The last may have some bearing on my Passenger Pigeon project, A Feathered Tempest.

The Eleanora’s falcon already leads a weird life, nesting on Mediterranean islands in the fall to intercept the songbird migration. Now it appears to also make one of the most amazing migrations.

“In total, the bird flies more than 9,500 kilometres across the African continent from the Balearic and Columbretes Islands before reaching the island of Madagascar. Some of the previously-obscure secrets now revealed by the scientists show that these falcons migrate by both day and night, and cross supposed ecological barriers such as the Sahara Desert.” (HT Laura Niven).

A gallery of the wild apple forests of the Tian Shan. I have been there let’s hope they don’t all fall to villas for rich Kazakh businessmen. (HT David Williamson).

Back!

A couple of weeks ago my mouse and keyboard failed. When I replaced them I realized I needed to update the software. Our Mac guy in Socorro installed all that but then decided to clean its gritty interior.Bad idea– when he put it back together it refused to start.

He sent it to a Mac place in Albuquerque where they informed him that our ten year old EMac was “obsolete” and that they wouldn’t fix it. Two more said the same.

He persisted and found a fellow who worked on “legacy” Macs. Who found he couldn’t fix it and recommended we get a used modern IMac, at which point he would transplant the data to it from the old hard drive.
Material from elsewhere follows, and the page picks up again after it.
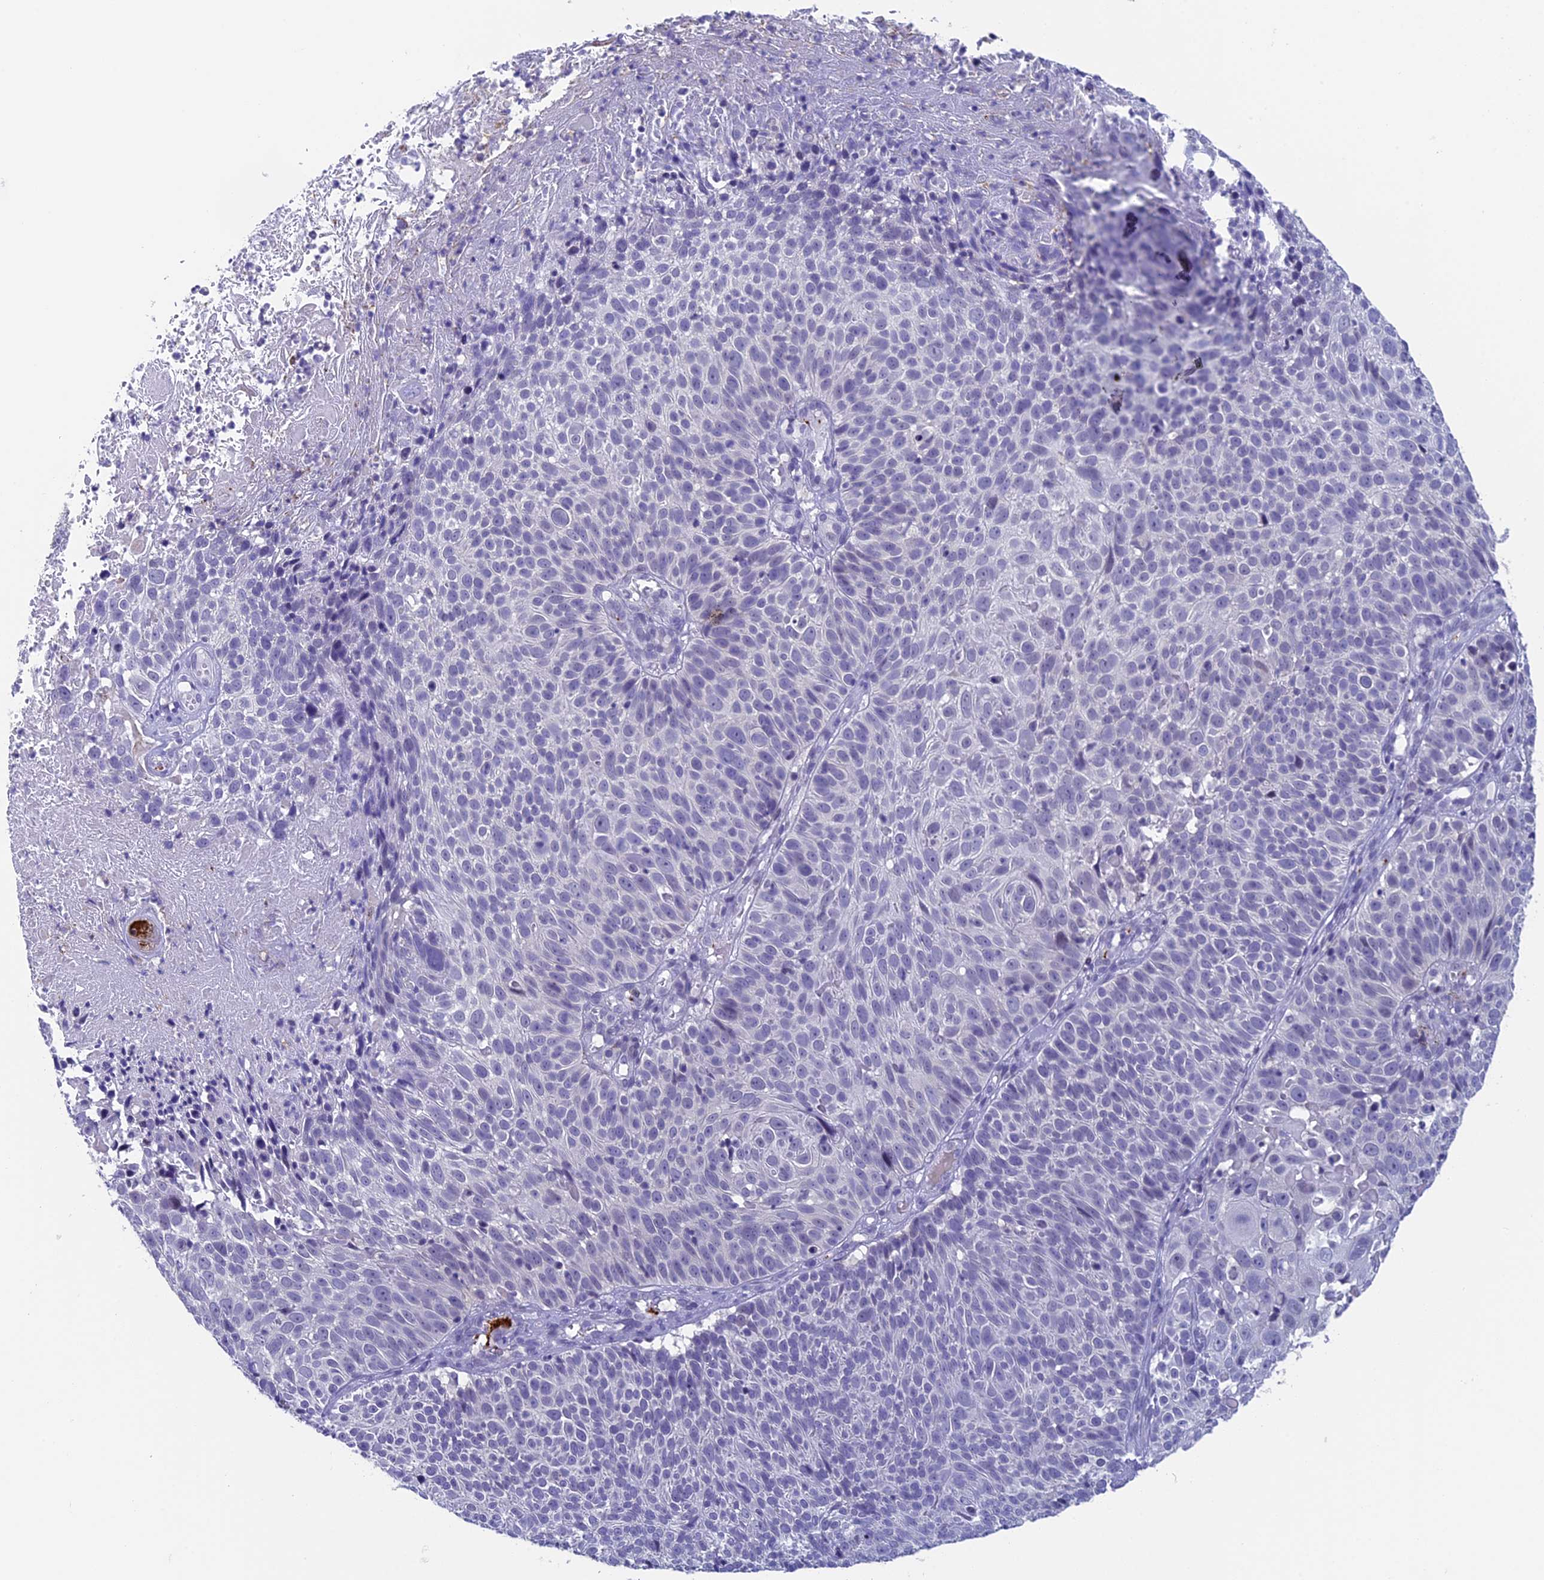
{"staining": {"intensity": "negative", "quantity": "none", "location": "none"}, "tissue": "cervical cancer", "cell_type": "Tumor cells", "image_type": "cancer", "snomed": [{"axis": "morphology", "description": "Squamous cell carcinoma, NOS"}, {"axis": "topography", "description": "Cervix"}], "caption": "Immunohistochemical staining of human cervical cancer (squamous cell carcinoma) reveals no significant positivity in tumor cells.", "gene": "AIFM2", "patient": {"sex": "female", "age": 74}}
Then he called and said it wasn’t working. I went to the bar.

Next morning, fortunately, he had figured it out. So I am back in business, with an enormous backlog of both blog material and work. I will be catching up for days I expect, but I am back!

Ear notches


I am surprised at how many mule deer I see with notched ears, including this young buck Jim and I encountered today. Theories anyone?

I love seeing mule deer at this time of year. The does look so absolutely feminine, and the swollen-necked bucks so masculine.

Five weeks


My warped husband has decided to name Vega’s three livestock guardian dog pups after his siblings, Bill, Mikey and Laurie. This is Laurie visiting with Rena. Rena loves playing with the pups, now that Vega has decided Rena can be trusted with them.


Laurie’s big feet and big muzzle are typical guardian dog charateristics.


Five weeks old, and Laurie acts like a big dog. She has no idea she is not.


Laurie and Mikey growl as they feast on a turkey wing held by Jim.


Laurie came in the house to help me with a piece of turkey. (We had our Thanksgiving feast today, since Cass was home from college. On Thanksgiving Day, he’ll be rock climbing in Moab.)


Bill is a giant, and very serious.

Assorted nonsense

Bloomers blowing in the wind? Some people apparently don’t like that. Read about those fighting the good fight – the “right to hang.”

Two California cities have voted to ban the declawing of cats. They took this action ahead of start of the new year, when state law forbidding municipalities and counties from regulating veterinary medicine goes into effect.

A Kansas couple was arrested after reporting to the cops that someone had stolen their marijuana.